There’s a business I wanted to help out once. For a long time, I thought they didn’t want my help; turns out, I didn’t know how to help them.

It’s a salon called “Hair Techniques,” and it’s just off the food court in the building a block away from my office. For months, I saw this sign as I ate lunch. (This picture was taken in April 2009, and has recently been added to @prblog’s wonderful “Signs of Social Media” project on Flickr.)

At the time, promoting a Twitter account was quite a novelty. The sign has been down for months now, and the @hairtechniques account is barren. Could be any number of reasons:

  • Apathy
  • Conscious decision
  • Forgetfulness
  • Employee with the password left
  • Lack of return on investment

It’s probably several.

No Engagement – the Root Problem

Looking at the Tweets, you can see they are all one-way:

We are offering "shiny cuts" for only $40.00 during the month of may!! Protects your hair from summer rays!
@HairTechniques
Hair Techniques

Check us out in Vogue Magazine !!!!
@HairTechniques
Hair Techniques

20% off all Biolage Products today only!!! Come get you some!
@HairTechniques
Hair Techniques

“Come get you some” sounds like it is from the movie Army of Darkness. Get_some.mp3

At least the one below started to build toward some engagement, and generation of word of mouth.

Summer Savings!!! Send two new clients to your stylist and receive a free haircut!! Hurry Offer ends End of August.
@HairTechniques
Hair Techniques

Alas, it was the last one posted.

Shear Potential

When you look at the updates for the Hair Techniques, you see a lot of missed potential. Already, my head was swimming with ideas for solid engagement.

  • Offer small discounts to clients who let you send before-and-after photos on Twitpic.
  • Offer bigger discounts when the Tweet those same pics to their friends.
  • Take reservations for appointment times
  • On days when you know it will be slower, offer deep discounts to the first who comes in with the coupon code you Tweet.
  • Reminders of who is on duty, to entice clients who are waiting for their favorite.

The opportunities are ripe, because the links let you do more than just 140 letters. Active engagement with customers is easy.

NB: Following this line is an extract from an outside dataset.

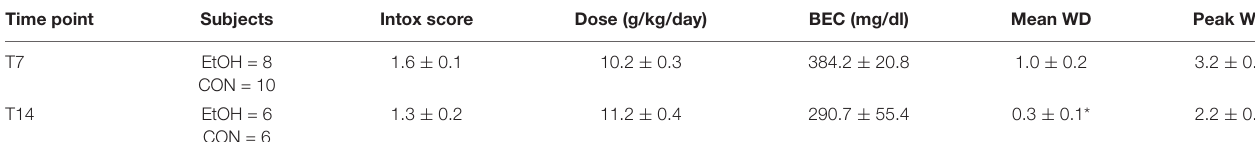
TABLE 2 | Animal model data.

Well, it’s easy for me. And that’s the trouble.

Running with Scissors

Trying to talk the manager through those ideas must have seemed like a foreign language. When you’re so close to something for a long period of time, you tend to think in terms of shortcuts and shorthand. There are so many nuances you understand instantly, that others can stare at for a week and not grasp. I was too close to both the theory and the application to effectively advocate a solution.

I might as well have grabbed a pair of scissors and started running through the salon.

Actually, if I had picked up a pair of scissors, I’d have been just as lost if they began coaching me on how to cut. “Once you balance the head and find the axis, then you have to fluff for the part line. That will tell you how far to the side you need to taper to meet the slope coming from the ear crest line…”

I have no idea what that means. It likely doesn’t mean anything to me, but rather approximates the variant of Hairdresser Klingon that only stylists can understand, as they condense years of experience and tangible skill into a language only they can use. A Thieves’ Cant in the Barber Shop.

I was answering a question they didn’t even have the syntax to ask. And that is my fault, not theirs. Don’t take for granted that everyone else sees the same layers and lines that you see.